Are you taking the kids to Grandma’s over the holidays? There’s nothing like a good car game to keep them happy on a long drive. When I was little we tried to spot passing objects that started with the letters of the alphabet – Airplane, Beard, Cow. If my Dad got to the Q he’d claim he’d seen a Quaker coming out of church.
When we were older Dad taught us to play cribbage using license plates from passing cards. Letters on a plate counted as 10s, a zero was a flush, so 243M would add up as 15-2 and a run of 3 makes 5. If you’re not a cribbage player, forget it, but 233SR would win that round with 15-2,4,6,8 and a pair makes 10.

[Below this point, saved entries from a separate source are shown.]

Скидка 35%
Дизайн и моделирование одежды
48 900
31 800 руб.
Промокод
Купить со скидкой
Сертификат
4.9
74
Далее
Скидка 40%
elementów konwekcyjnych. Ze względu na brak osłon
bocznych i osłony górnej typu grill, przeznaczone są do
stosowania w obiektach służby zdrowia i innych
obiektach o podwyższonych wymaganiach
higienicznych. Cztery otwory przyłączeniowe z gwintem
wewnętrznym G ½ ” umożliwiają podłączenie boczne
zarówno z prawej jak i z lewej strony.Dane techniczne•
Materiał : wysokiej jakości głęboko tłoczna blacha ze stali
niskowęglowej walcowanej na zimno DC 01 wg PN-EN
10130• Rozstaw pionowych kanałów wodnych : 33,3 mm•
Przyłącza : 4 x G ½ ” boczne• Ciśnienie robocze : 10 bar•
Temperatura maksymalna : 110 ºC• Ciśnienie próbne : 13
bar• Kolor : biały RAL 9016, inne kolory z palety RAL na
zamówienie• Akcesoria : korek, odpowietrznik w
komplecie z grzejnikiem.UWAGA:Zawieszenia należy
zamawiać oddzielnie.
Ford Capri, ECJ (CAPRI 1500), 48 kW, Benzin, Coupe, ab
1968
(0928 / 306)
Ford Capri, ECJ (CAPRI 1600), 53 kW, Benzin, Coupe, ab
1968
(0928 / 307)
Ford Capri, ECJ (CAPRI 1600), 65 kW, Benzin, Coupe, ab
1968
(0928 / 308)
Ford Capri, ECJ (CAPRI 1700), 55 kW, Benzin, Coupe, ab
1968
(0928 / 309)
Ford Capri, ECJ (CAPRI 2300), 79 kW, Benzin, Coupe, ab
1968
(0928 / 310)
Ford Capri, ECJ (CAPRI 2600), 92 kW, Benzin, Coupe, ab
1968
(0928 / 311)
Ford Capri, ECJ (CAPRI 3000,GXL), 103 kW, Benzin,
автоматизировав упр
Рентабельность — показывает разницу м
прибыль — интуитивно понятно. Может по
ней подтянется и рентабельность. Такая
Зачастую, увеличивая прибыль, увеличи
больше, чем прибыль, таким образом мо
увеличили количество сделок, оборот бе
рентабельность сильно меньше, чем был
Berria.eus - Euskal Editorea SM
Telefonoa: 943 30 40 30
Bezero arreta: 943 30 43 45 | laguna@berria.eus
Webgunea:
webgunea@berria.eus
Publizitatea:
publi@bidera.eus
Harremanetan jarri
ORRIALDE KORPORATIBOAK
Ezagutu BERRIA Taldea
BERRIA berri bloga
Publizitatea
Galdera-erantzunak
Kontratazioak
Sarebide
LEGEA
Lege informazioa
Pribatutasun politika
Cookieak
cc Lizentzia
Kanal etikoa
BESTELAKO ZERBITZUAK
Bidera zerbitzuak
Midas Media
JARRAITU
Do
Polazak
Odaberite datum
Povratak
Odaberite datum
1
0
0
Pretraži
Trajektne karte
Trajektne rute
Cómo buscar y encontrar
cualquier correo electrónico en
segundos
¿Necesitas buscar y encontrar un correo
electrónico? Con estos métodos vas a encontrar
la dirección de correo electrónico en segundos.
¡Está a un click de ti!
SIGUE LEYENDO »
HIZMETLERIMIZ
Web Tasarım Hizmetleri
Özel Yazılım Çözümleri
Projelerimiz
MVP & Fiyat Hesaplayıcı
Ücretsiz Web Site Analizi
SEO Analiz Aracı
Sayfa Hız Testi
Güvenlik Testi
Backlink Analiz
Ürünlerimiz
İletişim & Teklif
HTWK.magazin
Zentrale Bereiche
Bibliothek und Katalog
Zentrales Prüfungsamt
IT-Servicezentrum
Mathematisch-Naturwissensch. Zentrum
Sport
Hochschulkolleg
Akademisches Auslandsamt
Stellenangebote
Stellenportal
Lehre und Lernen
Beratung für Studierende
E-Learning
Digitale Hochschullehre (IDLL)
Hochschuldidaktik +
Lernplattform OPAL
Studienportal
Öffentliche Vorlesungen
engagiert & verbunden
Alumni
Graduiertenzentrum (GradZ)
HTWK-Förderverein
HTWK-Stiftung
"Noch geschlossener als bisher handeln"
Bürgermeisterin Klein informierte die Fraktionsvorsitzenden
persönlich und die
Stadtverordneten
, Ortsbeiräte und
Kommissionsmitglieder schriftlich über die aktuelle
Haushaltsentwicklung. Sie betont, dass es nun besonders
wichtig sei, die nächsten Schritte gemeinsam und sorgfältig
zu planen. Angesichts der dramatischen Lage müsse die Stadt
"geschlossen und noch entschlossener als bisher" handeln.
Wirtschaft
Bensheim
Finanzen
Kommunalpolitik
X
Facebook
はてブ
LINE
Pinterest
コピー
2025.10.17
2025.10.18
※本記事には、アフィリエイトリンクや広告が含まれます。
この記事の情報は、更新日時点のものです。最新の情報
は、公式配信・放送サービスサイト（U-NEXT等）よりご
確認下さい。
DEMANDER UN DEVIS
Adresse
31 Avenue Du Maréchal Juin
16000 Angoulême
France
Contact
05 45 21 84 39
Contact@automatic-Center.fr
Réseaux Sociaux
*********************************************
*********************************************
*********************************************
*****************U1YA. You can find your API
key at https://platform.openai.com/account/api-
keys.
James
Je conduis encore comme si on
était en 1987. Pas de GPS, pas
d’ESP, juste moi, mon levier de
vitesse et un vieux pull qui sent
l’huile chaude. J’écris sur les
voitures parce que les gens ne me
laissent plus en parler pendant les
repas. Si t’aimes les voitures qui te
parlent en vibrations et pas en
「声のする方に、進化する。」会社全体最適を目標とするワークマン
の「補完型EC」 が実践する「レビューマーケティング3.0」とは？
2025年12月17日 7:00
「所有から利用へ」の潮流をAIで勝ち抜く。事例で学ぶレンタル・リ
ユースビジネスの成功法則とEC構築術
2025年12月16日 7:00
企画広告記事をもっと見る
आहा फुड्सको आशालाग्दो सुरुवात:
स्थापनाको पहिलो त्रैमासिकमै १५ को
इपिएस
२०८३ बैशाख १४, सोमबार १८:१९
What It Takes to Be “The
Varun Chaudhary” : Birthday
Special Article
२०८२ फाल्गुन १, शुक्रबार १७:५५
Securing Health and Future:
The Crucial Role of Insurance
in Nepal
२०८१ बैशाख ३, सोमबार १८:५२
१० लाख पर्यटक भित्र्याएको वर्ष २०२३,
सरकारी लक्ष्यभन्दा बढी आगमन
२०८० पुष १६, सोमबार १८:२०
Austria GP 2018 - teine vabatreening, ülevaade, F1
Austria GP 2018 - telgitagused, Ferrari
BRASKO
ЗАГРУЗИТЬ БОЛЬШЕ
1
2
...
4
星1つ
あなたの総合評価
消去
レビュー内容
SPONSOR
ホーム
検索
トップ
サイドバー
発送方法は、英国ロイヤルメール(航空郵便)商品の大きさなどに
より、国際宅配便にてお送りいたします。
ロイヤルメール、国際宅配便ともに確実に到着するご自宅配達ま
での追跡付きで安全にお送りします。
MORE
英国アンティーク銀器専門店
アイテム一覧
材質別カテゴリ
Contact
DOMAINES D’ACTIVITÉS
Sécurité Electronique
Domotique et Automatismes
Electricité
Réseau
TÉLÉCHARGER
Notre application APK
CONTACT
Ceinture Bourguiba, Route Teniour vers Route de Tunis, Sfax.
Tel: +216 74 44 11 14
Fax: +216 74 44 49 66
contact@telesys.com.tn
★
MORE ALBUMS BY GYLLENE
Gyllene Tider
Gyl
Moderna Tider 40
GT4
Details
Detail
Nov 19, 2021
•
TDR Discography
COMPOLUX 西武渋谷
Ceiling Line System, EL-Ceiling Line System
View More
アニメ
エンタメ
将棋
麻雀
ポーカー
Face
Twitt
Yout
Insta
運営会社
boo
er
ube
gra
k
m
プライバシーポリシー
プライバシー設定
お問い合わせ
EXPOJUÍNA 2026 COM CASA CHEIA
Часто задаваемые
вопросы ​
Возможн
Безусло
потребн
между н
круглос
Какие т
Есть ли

Hank’s family played more educational games. His favorite was “House Dates,” guessing the period when a house was built by its architecture. I was hopeless at that, and when we traveled with our own kids we played a game called “Tree ID.”
Identifying roadside trees when you’re whipping by them at 55 miles an hour can be pretty tricky, but they’re far easier to label in winter than summer. Leaf shapes are just a blur from a passing car, but when they’ve been shed, the tree’s skeleton is revealed, providing helpful clues.
It’s a bit like people. A man in uniform makes a certain impression, but strip him down to his BVDs and you get an entirely different picture. Lest I appear sexist, I might add that a fat woman in a girdle and a slimming dress often manages to disguise what’s underneath.
Tree ID is a fun game even for children, but give beginners a break. Let the kids use broad categories – fruit tree, conifer, maple. When they say a tree which still has its leaves like the one pictured above is an oak, don’t ask “a pin oak? A black or white oak? ” Actually the one above is a red oak.
You’d be surprised how many trees are so distinctive that once learned they’re easily identified. A weeping willow’s pendulous branches or an avenue of Lombardy poplars, straight and tall as a column of soldiers, are unique. How about the soft green needles of a white pine or the distinctive white bark of a paper birch?
Many trees have distinguishing bark. A very common tree found in New England has the very shaggy bark pictured below, so once you’ve learned it’s a shagbark hickory you’ll never have trouble identifying it. Those ragged strips which curl out from the trunk in such an unkempt fashion are certainly shaggy.
Nothing else looks like the bark of a sycamore. Its thick limbs are mottled with splotches of white, and if you’re lucky, a few “buttonballs” will be dangling from its branches. The popple and quaking aspen have conspicuously yellowish bark and usually die young. Beech trees have extremely smooth bark of silvery gray, and hang onto their pale yellow leaves well into winter.
Nothing else looks like the bark of a sycamore. Its thick limbs are mottled with splotches of white, and if you’re lucky, a few “buttonballs” will be dangling from its branches. The popple and quaking aspen have conspicuously yellowish bark and usually die young. Beech trees have extremely smooth bark of silvery gray, and hang onto their pale yellow leaves well into winter.
The winter silhouette of the black locust has such twisted, crooked limbs it belongs in one of Chas Adams’s spooky cartoons. I saw these trees for the first time when we were house hunting and drove up Locust Hill Road on a bleak November day. I thought they were really ugly, but when spring came I changed my mind. A blizzard of blossoms filled the air with perfume and turned the road white as they dropped their petals.
Where a tree is growing can be another helpful clue in Tree ID. At this time of year a small graceful tree with red berries in a front yard usually can be spotted as a dogwood. A row of large, heavy-limbed trees with rough, corrugated bark along a country road must surely be the sugar maples some farmer planted 100 years ago. Staghorn sumacs like to clutter up roadsides, their candelabras of velvety red seedpods still conspicuous as winter arrives.
Gnarled, fat-trunked trees by a river, sprouting burls and bristling suckers are probably black willows. Marshes usually contain swamp maples whose leaves turn a brilliant scarlet each fall. Once you learn that the conifer whose green needles turn teddybear brown as winter arrives is a tamarack, you’ll never have trouble identifying it.
A forest tree rarely resembles an open-grown tree of the same species, the same way a scrawny orange barn cat living on mice won’t look like his fluffy cousin living in the house and enjoying liver bits and cream. A maple tree hemmed in by a crowd of white pines will be very different than one that has stretched out luxuriously in an open meadow.
Try playing Tree ID. Maybe next summer we’ll take a woodland walk and try identifying the trees by their leaves. Have a Merry Christmas.